We know the "None" type errors exist. If we ignore them without reading, how will we see if there is another kind of error?

2: Convert the None fields to something else, empty or 0.

We don’t know what None means, so how can we know what to convert it to?

3: Tell Qri that None is allowed.

This seems the best option to me. Also, it lets me demonstrate a feature of structure.json. To do this, we want our structure.json to allow None for all the fields. In JSON Schema, that looks something like this (for an integer):

TK update json example
# JSON
"type": ["integer", "string"],  
     "anyOf": [{"type": "integer"}, {"type": "string", "enum": ["None"]}]

You can see an larger example structure.json snippet and the starlark code that was used to generate it in 4, above.

How’d we do?

TK show clean validation
❯ qri validate  

That’s much better. If Qri finds a different error in the future, we will see it instead of losing it in the noise.

Arqu commented 4 years ago

As far as I know, .csv has zero concept of NULL. Why should Qri, by default, be stricter?

This is essentially the root of all the subsequent behavior quirks. To elaborate more on the type-nerdy stuff, the biggest issue is lots of transitions for data/schema between csv > json through Go. What happens is that 'null' type values get defaulted to 'emtpy' kinds of values.
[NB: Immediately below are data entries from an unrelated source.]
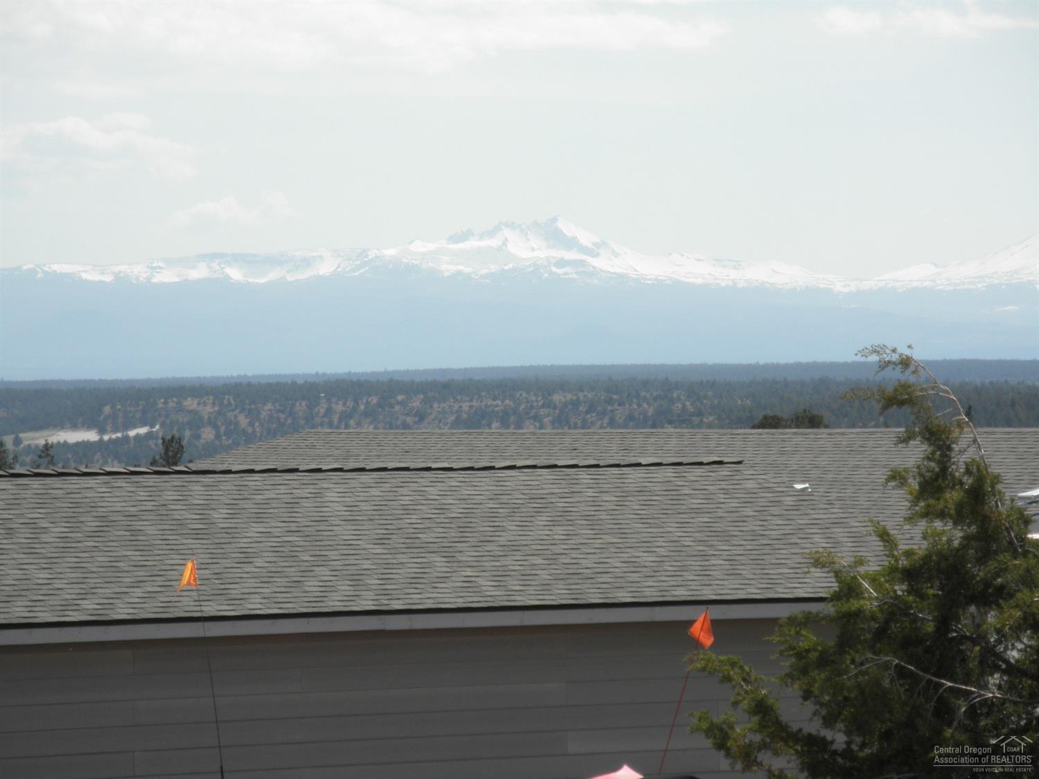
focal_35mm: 196
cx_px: 520
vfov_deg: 7.6
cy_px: 390
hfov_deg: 10.1
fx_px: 5881
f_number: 5.9
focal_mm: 35
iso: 64
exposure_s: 1/320
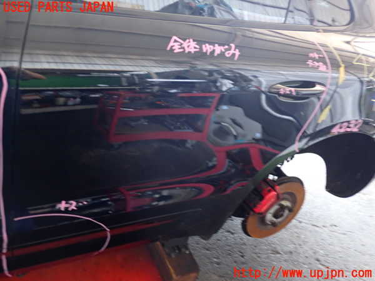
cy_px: 140
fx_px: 325
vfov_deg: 46.8
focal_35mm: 30
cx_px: 188
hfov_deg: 60.0
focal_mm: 5.4
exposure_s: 1/30
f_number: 2.3
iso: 200
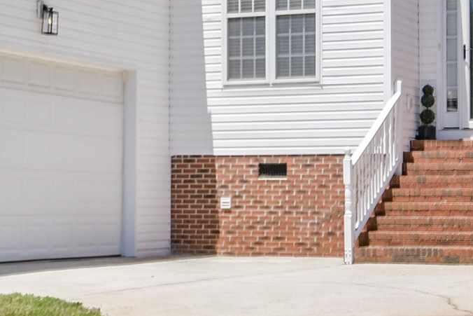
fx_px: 1432
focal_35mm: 109
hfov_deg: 18.7
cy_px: 118
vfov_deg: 12.6
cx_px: 179
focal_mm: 16
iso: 160
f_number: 2.8
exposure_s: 1/2000
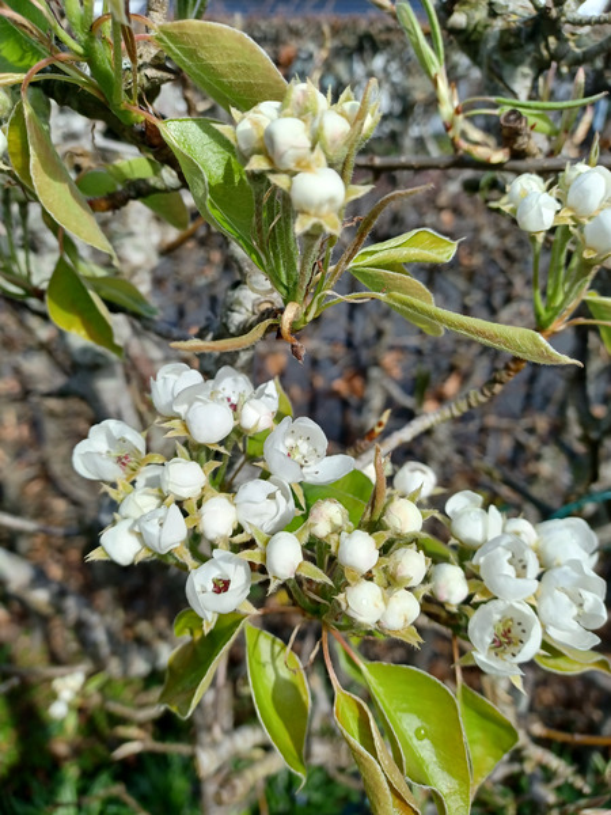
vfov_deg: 69.4
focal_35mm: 25
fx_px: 588
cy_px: 408
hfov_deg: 54.9
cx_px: 306
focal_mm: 4.6
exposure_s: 1/246
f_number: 1.8
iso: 32
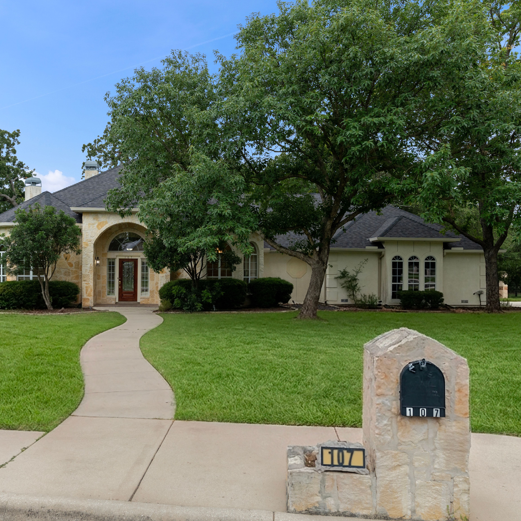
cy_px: 260
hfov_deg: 49.6
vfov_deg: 50.2
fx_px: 556
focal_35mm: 33
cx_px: 187
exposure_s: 1/320
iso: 800
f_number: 8
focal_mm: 25.5
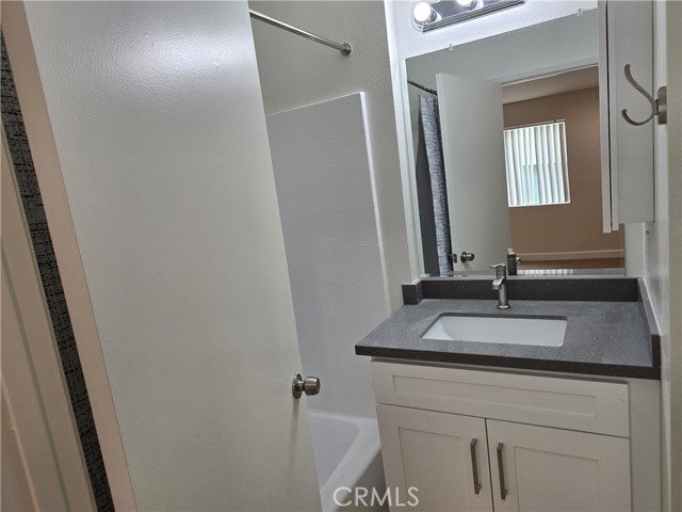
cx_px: 341
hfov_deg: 73.9
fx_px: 453
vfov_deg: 58.9
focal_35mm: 23
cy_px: 256
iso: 40
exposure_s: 1/120
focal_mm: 6.3
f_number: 1.7
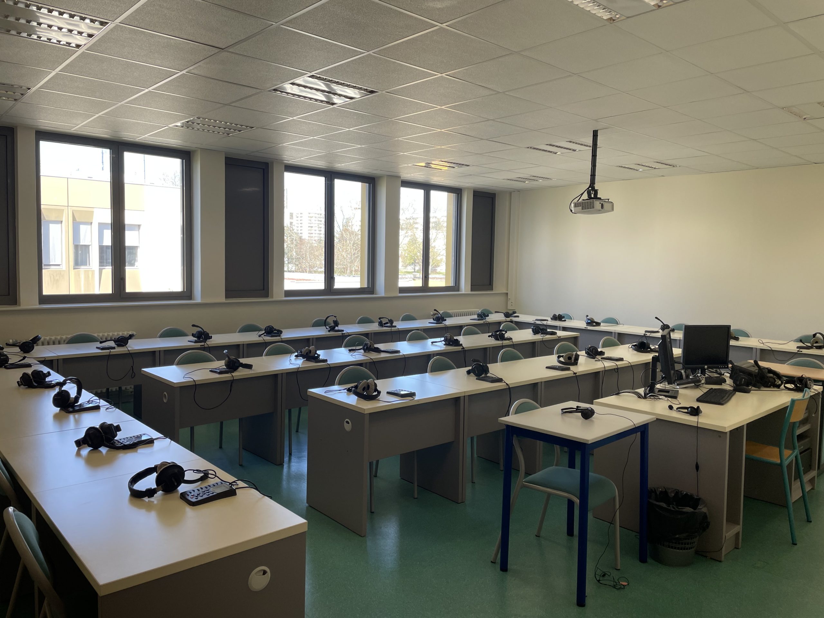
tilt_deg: -2.9
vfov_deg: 53.1
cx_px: 412
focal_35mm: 26
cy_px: 309
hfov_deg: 67.3
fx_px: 619
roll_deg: -0.8
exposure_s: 1/147
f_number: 1.6
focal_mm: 4.2
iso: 32
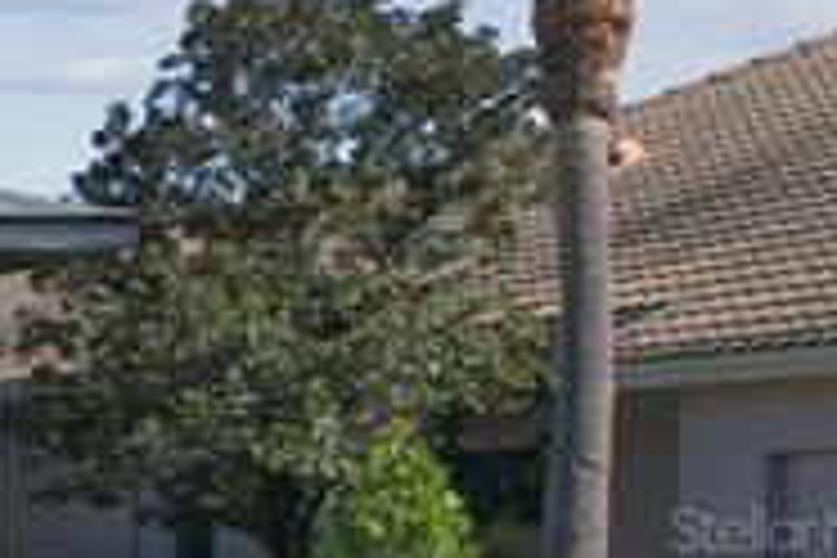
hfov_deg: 13.5
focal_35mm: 77
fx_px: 1790
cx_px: -1372
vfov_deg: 17.3
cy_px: 549
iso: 100
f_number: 9
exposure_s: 1/1000
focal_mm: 14
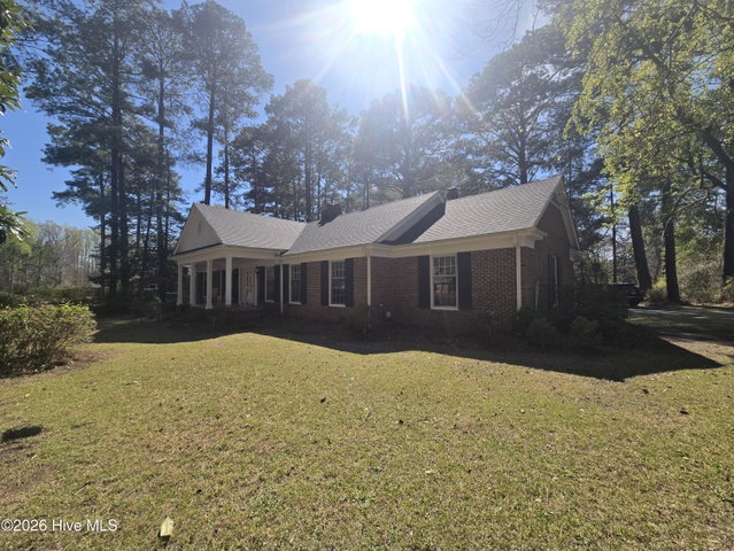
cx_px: 367
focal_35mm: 13
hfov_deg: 106.1
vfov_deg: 90.0
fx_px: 276
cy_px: 276
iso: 50
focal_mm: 2.2
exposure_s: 1/2586
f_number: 2.2
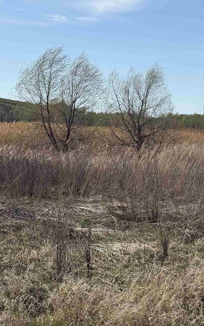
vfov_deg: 24.9
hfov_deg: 15.7
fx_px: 738
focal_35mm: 83
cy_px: 190
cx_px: 128
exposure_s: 1/5587
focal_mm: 6.76
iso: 64
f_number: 1.78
The AllowNullable or however it ends up being called would be a pretty nice band aid around it but the proper solution would be to have a much deeper discussion on what NULL even means in the context of our datasets and how to unify all the behavior around it.

Also thanks a lot for the writeup from above, think this will be super useful for others until we have either of the two things implemented.